END is very helpful because this pseudo-function runs at the very end of each process, even in most error cases.

Huston, we got a problem

There's no order for global destruction. Our END might be called when everything is still in place, but it might also be called after all database connections are closed and other things got cleaned up. Never ever rely on anything to be intact during global destruction!

This project has a Gearman dispatcher. Our Gearman client is proven to be functional in global destruction. I just pass the whole %SUBS_FOUND structure as payload to a job for further processing.
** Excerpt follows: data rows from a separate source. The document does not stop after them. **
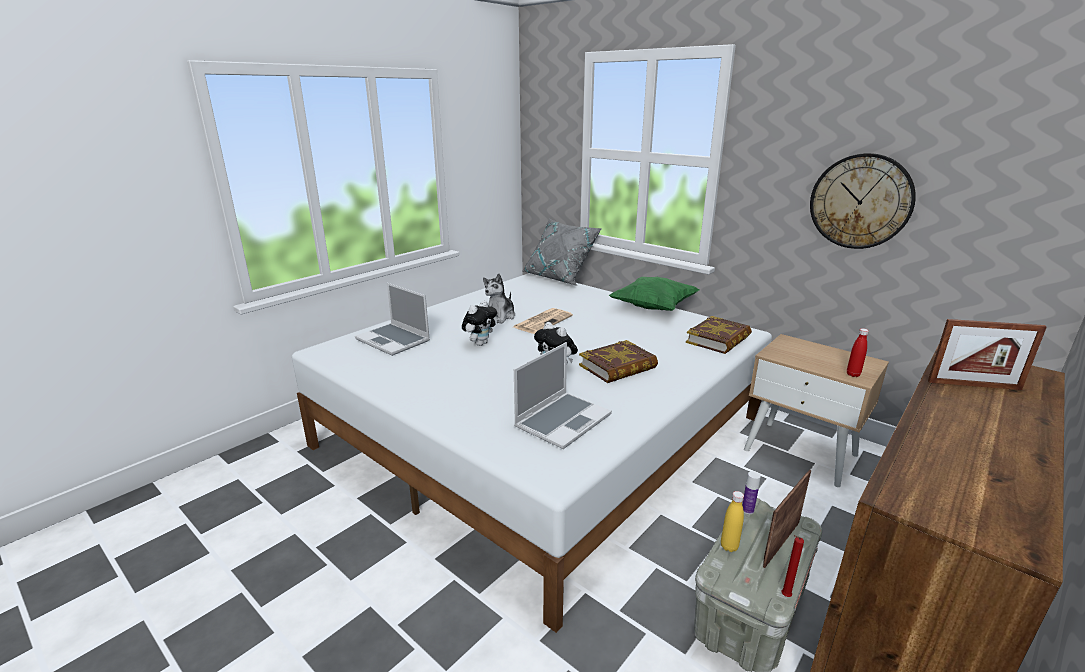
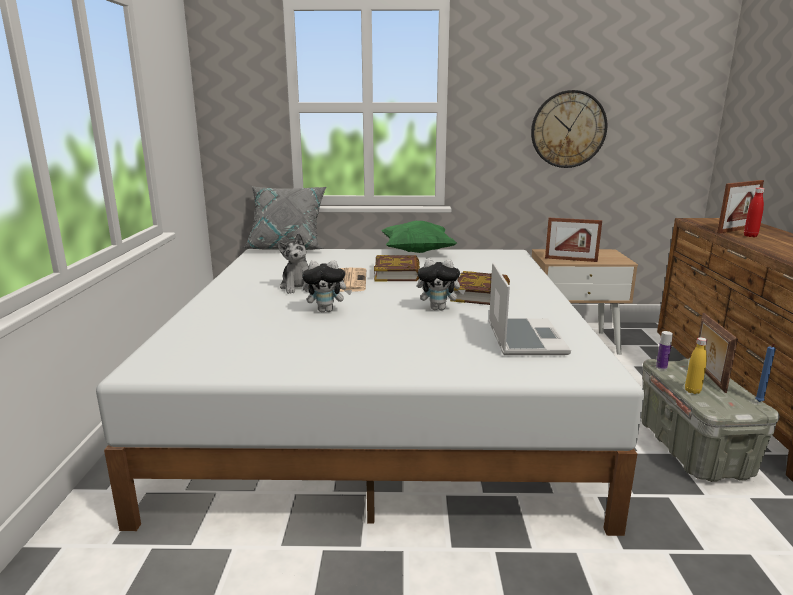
camera: 40 degrees left, 5 degrees down
(394, 340) = (223, 334): laptop -> none
(480, 343) = (327, 310): plush toy -> plush toy turned 90 degrees clockwise
(718, 340) = (506, 260): book -> book (397, 273)
(784, 596) = (759, 402): red candle -> blue candle
(796, 358) = (571, 259): none -> picture frame
(853, 374) = (615, 260): red bottle -> red bottle (750, 236)

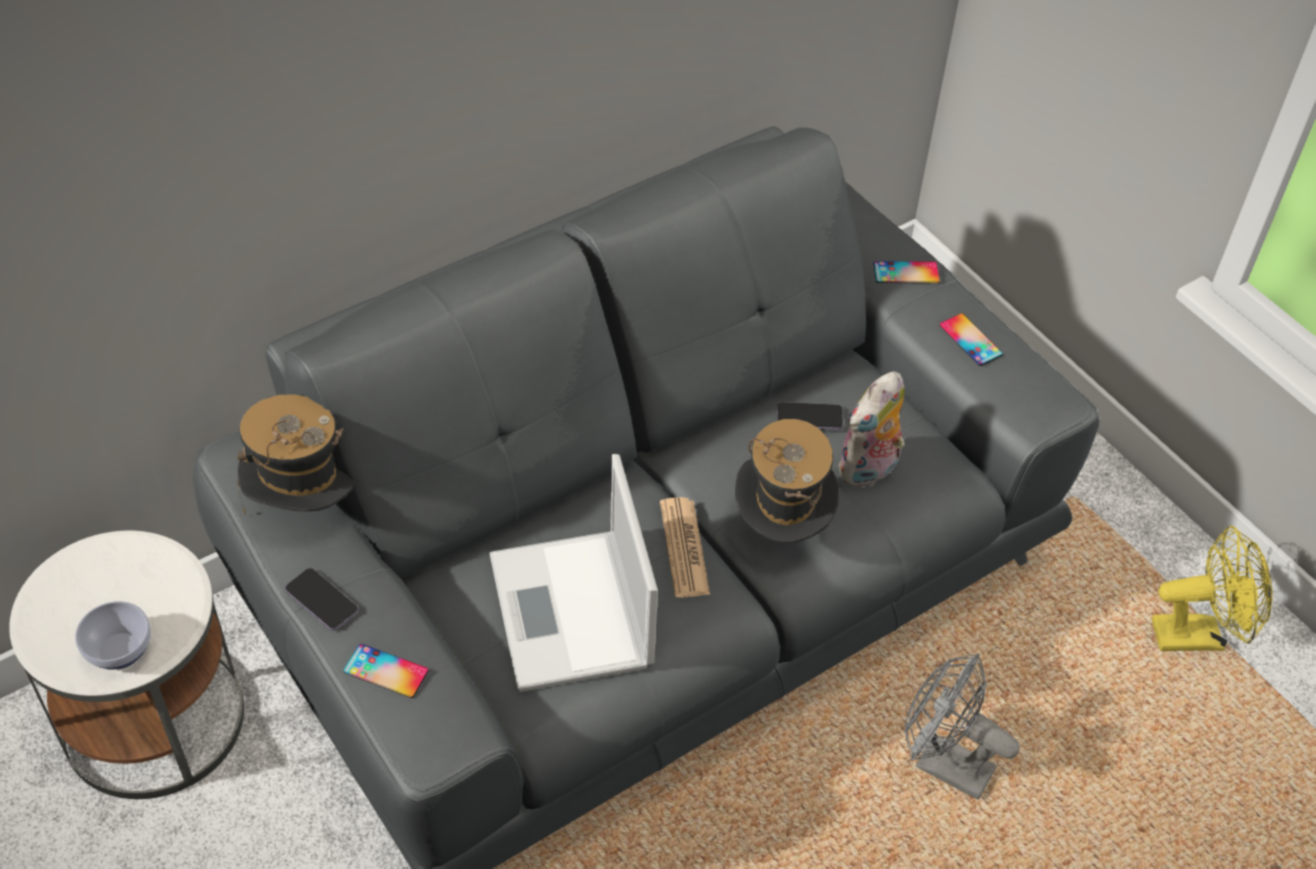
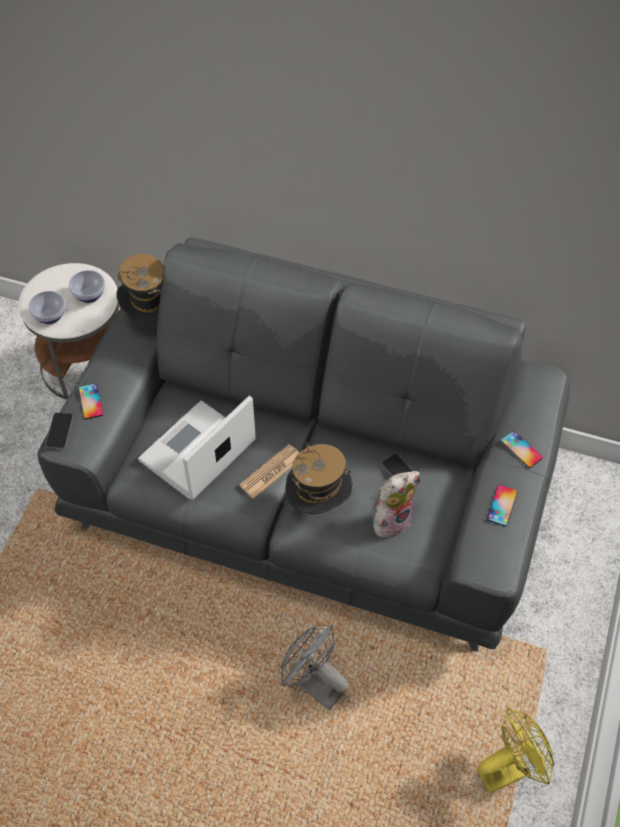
camera: 55 degrees right, 5 degrees up
(139, 577) = (89, 296): none -> bowl
(322, 601) = (108, 356): phone -> phone (59, 431)
(869, 471) = (391, 519): plush toy -> plush toy turned 135 degrees clockwise
(942, 764) = (314, 684): grey fan -> grey fan turned 45 degrees counterclockwise
(1198, 634) = (508, 768): yellow fan -> yellow fan turned 75 degrees counterclockwise

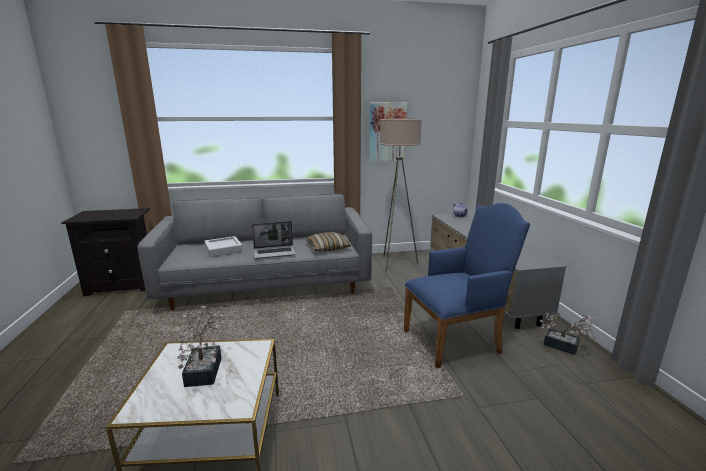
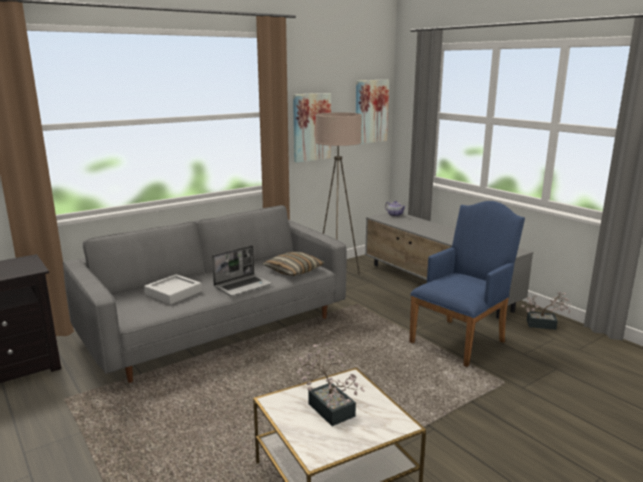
camera: 25 degrees left, 0 degrees up
(450, 121) = (370, 111): none -> picture

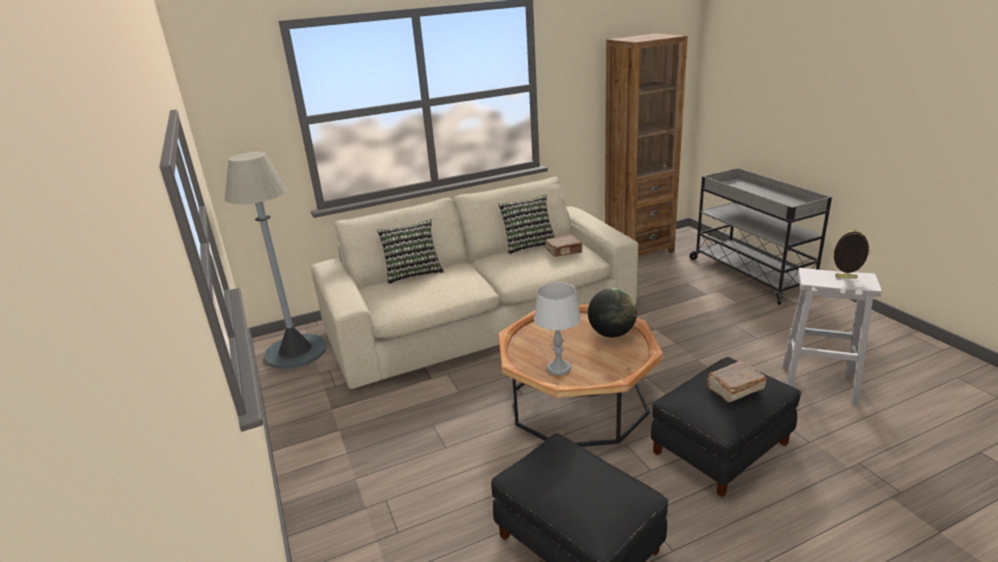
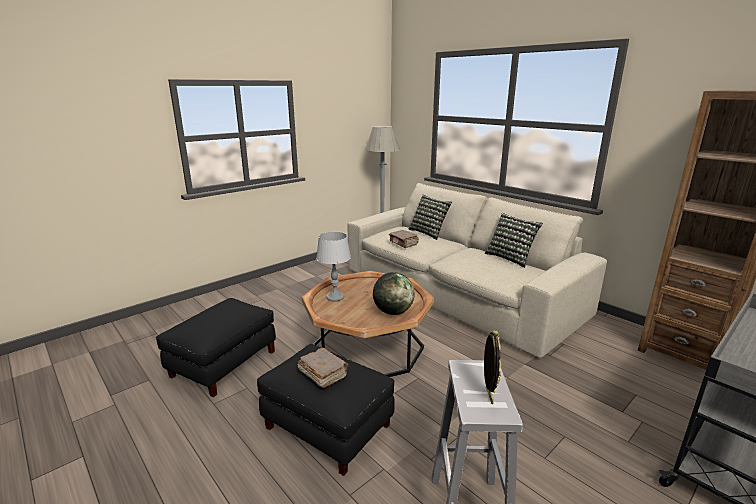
camera: 70 degrees right, 5 degrees down
(564, 252) = (508, 271): brown book -> brown book (403, 243)

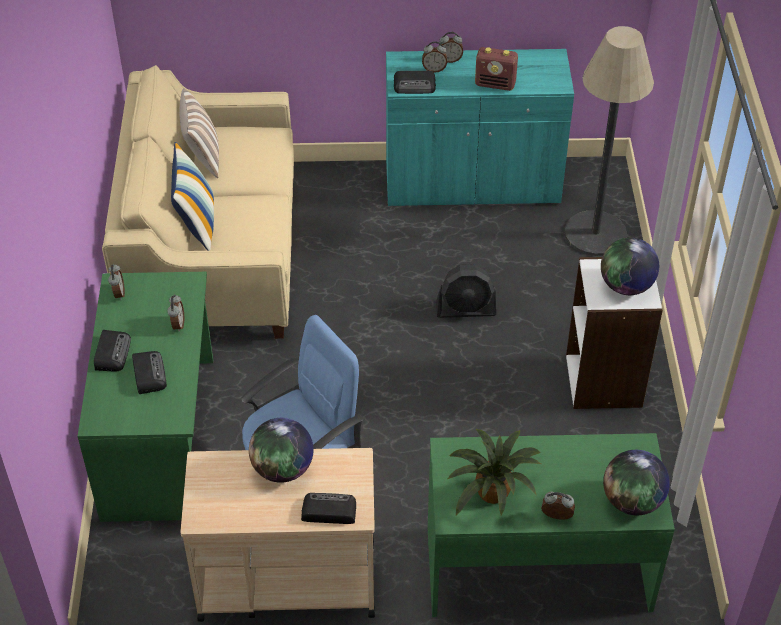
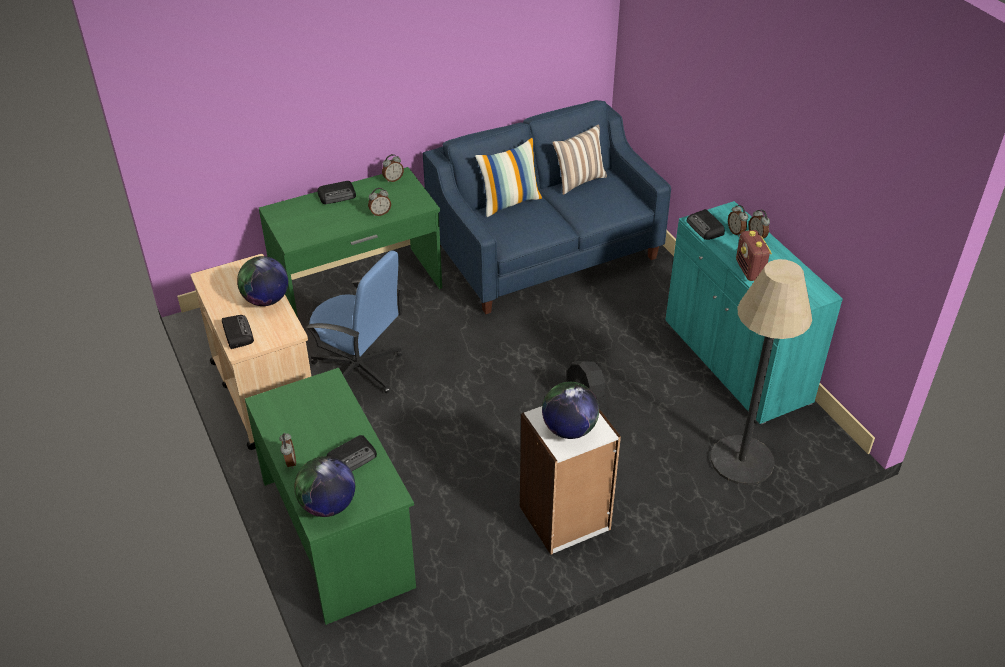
camera: 65 degrees right, 5 degrees down
(148, 374) = (327, 216): radio -> radio (352, 458)
(213, 253) = (544, 251): beige sofa -> blue sofa
(492, 494) = (297, 418): potted plant -> none

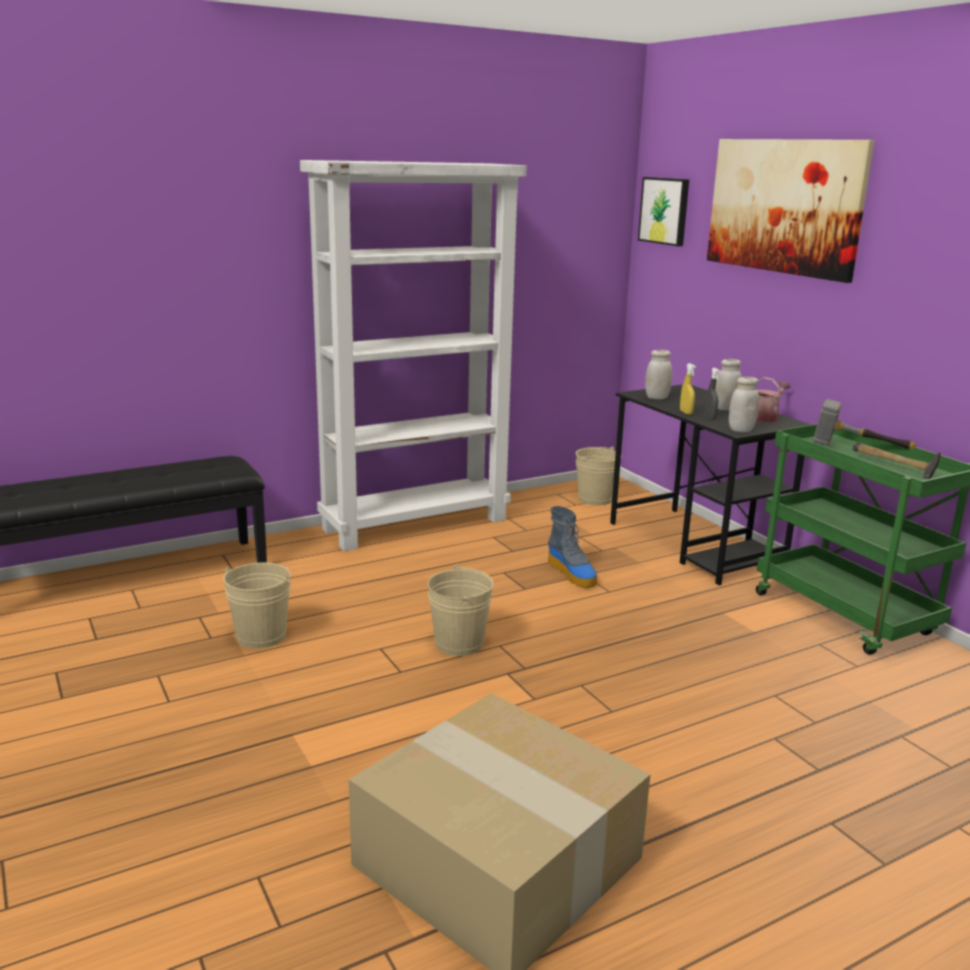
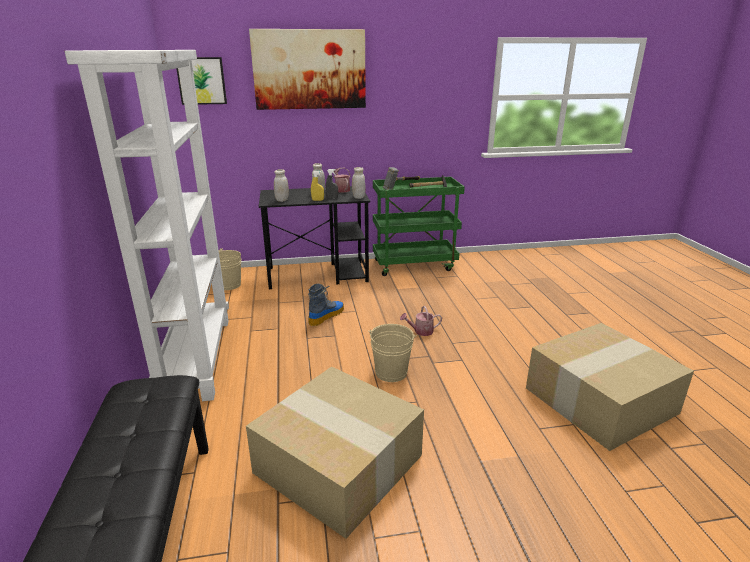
camera: 70 degrees left, 5 degrees up
(261, 636) = (336, 464): beige bucket -> cardboard box
(572, 573) = (326, 316): boot -> boot turned 45 degrees counterclockwise
(594, 652) = (421, 331): none -> watering can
Another option - especially for few servers - would be a file.

open my $dump_fh, '>', '/tmp/subs.txt';
for my $pkg (keys %SUBS_FOUND) {
   for my $subname (keys %{$SUBS_FOUND{$pkg}}) {
      print $dump_fh $pkg.$subname."\t".$SUBS_FOUND{$pkg}->{$subname};
   }
}
close $dump_fh;

This snippet would create a list in /tmp/subs.txt which could be easily imported into a database table. File operation is safe during global destruction.

Different jobs

A sub might be called only once in a while. You should collect data until every single script did run at least once. I'd suggest 6 weeks to include monthly jobs (while you might still miss yearly ones).

Finally merge everything together: Check the logs for every sub name which never got a "1" in the second column of the log file.

We're just adding every new sub seen to a database table. Updates occur if a sub is marked as "1" (used) which has been "0" (seen, but unused) before.

Usage

Due to the special nature of this module, it has to be use'd at the very end of the module to be recorded.

use MyProject::Unused;
1;

Perl modules typically end with 1; and this use goes right before, not a the top of the module where uses typically should be. Otherwise the Unused module won't be able to see all subs defined.

The module also does see all subs imported from other modules. They need to be filtered before the actual cleanup.